#### Your objective
Leave out all images and set down the records exactly as given.

#### Records shown
┄┄┄┄┄┄┄┄┄┄┄┄┄┄┄┄┄┄┄┄

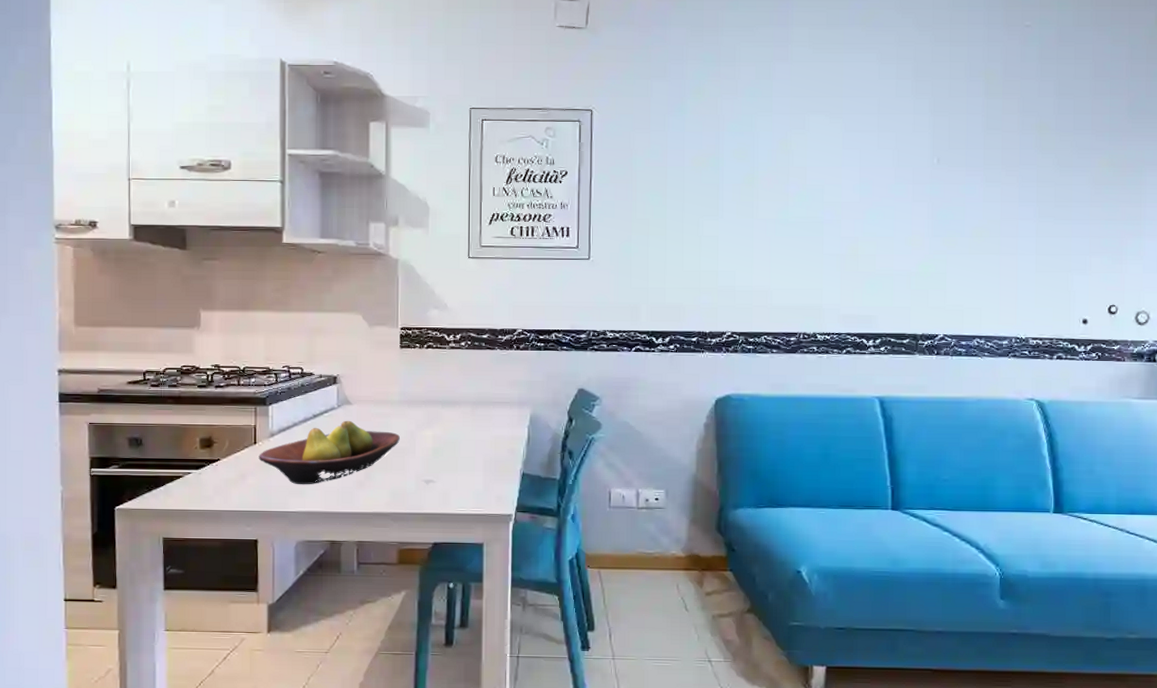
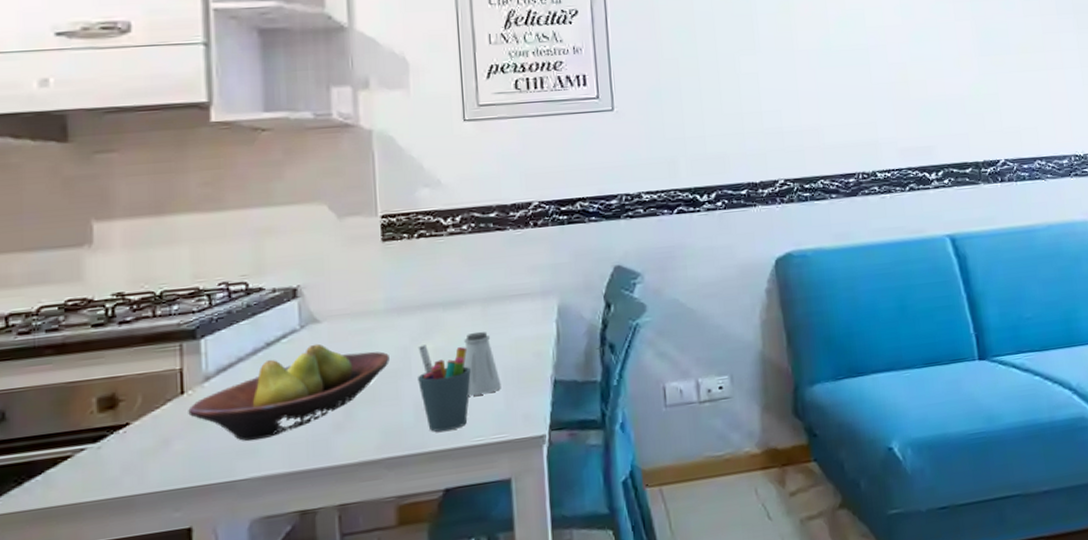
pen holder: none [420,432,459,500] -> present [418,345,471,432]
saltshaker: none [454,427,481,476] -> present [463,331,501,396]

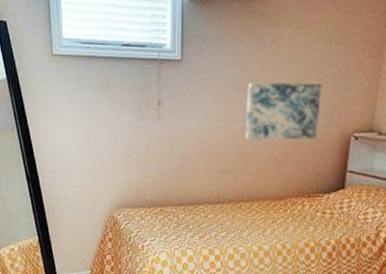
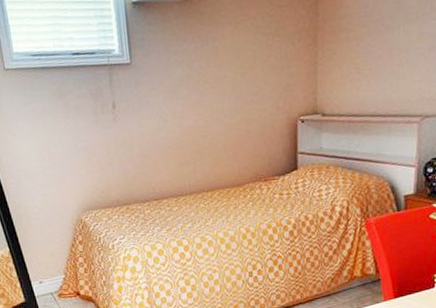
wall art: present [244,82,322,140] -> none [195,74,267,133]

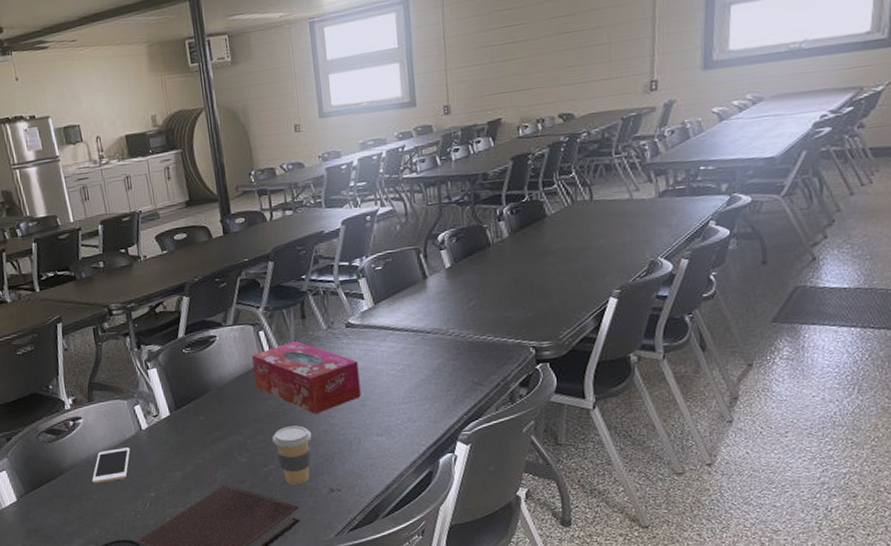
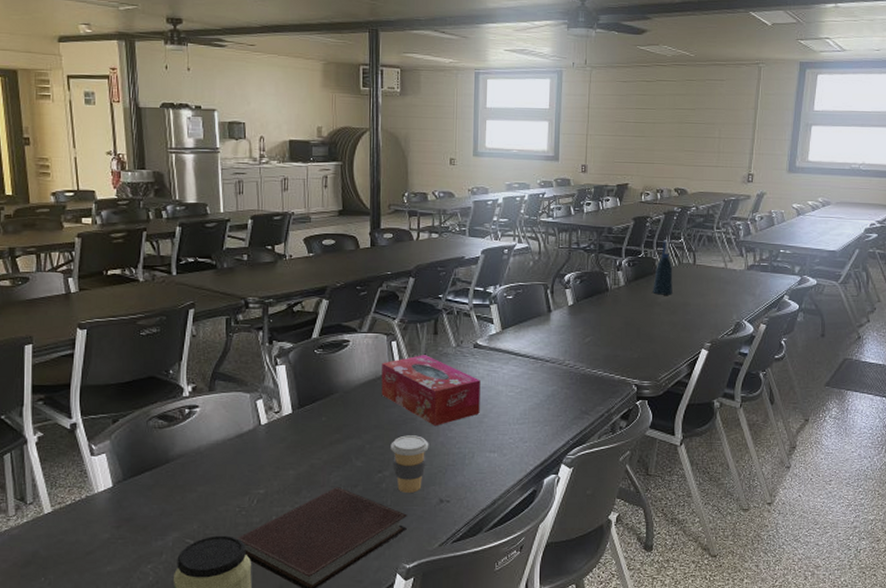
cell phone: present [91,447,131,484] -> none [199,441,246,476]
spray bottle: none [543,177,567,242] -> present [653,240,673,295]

┄┄┄┄┄┄┄┄┄┄┄┄┄┄┄┄┄┄┄┄

#### Output
pen holder: none [420,432,459,500] -> present [418,345,471,432]
saltshaker: none [454,427,481,476] -> present [463,331,501,396]

wall art: present [244,82,322,140] -> none [195,74,267,133]

cell phone: present [91,447,131,484] -> none [199,441,246,476]
spray bottle: none [543,177,567,242] -> present [653,240,673,295]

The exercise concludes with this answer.